Supplied records.
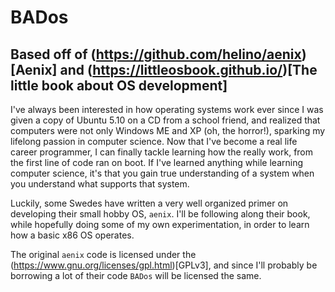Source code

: # BADos
## Based off of (https://github.com/helino/aenix)[Aenix] and (https://littleosbook.github.io/)[The little book about OS development]
I've always been interested in how operating systems work ever since I was given a copy of Ubuntu 5.10 on a CD from a school friend, and realized that computers were not only Windows ME and XP (oh, the horror!), sparking my lifelong passion in computer science. Now that I've become a real life career programmer, I can finally tackle learning how the really work, from the first line of code ran on boot. If I've learned anything while learning computer science, it's that you gain true understanding of a system when you understand what supports that system.

Luckily, some Swedes have written a very well organized primer on developing their small hobby OS, `aenix`. I'll be following along their book, while hopefully doing some of my own experimentation, in order to learn how a basic x86 OS operates. 

The original `aenix` code is licensed under the (https://www.gnu.org/licenses/gpl.html)[GPLv3], and since I'll probably be borrowing a lot of their code `BADos` will be licensed the same.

Task description.
An exact copy of the listing is needed, minus its pictures.

The completed task.
Source code

: # BADos
## Based off of (https://github.com/helino/aenix)[Aenix] and (https://littleosbook.github.io/)[The little book about OS development]
I've always been interested in how operating systems work ever since I was given a copy of Ubuntu 5.10 on a CD from a school friend, and realized that computers were not only Windows ME and XP (oh, the horror!), sparking my lifelong passion in computer science. Now that I've become a real life career programmer, I can finally tackle learning how the really work, from the first line of code ran on boot. If I've learned anything while learning computer science, it's that you gain true understanding of a system when you understand what supports that system.

Luckily, some Swedes have written a very well organized primer on developing their small hobby OS, `aenix`. I'll be following along their book, while hopefully doing some of my own experimentation, in order to learn how a basic x86 OS operates. 

The original `aenix` code is licensed under the (https://www.gnu.org/licenses/gpl.html)[GPLv3], and since I'll probably be borrowing a lot of their code `BADos` will be licensed the same.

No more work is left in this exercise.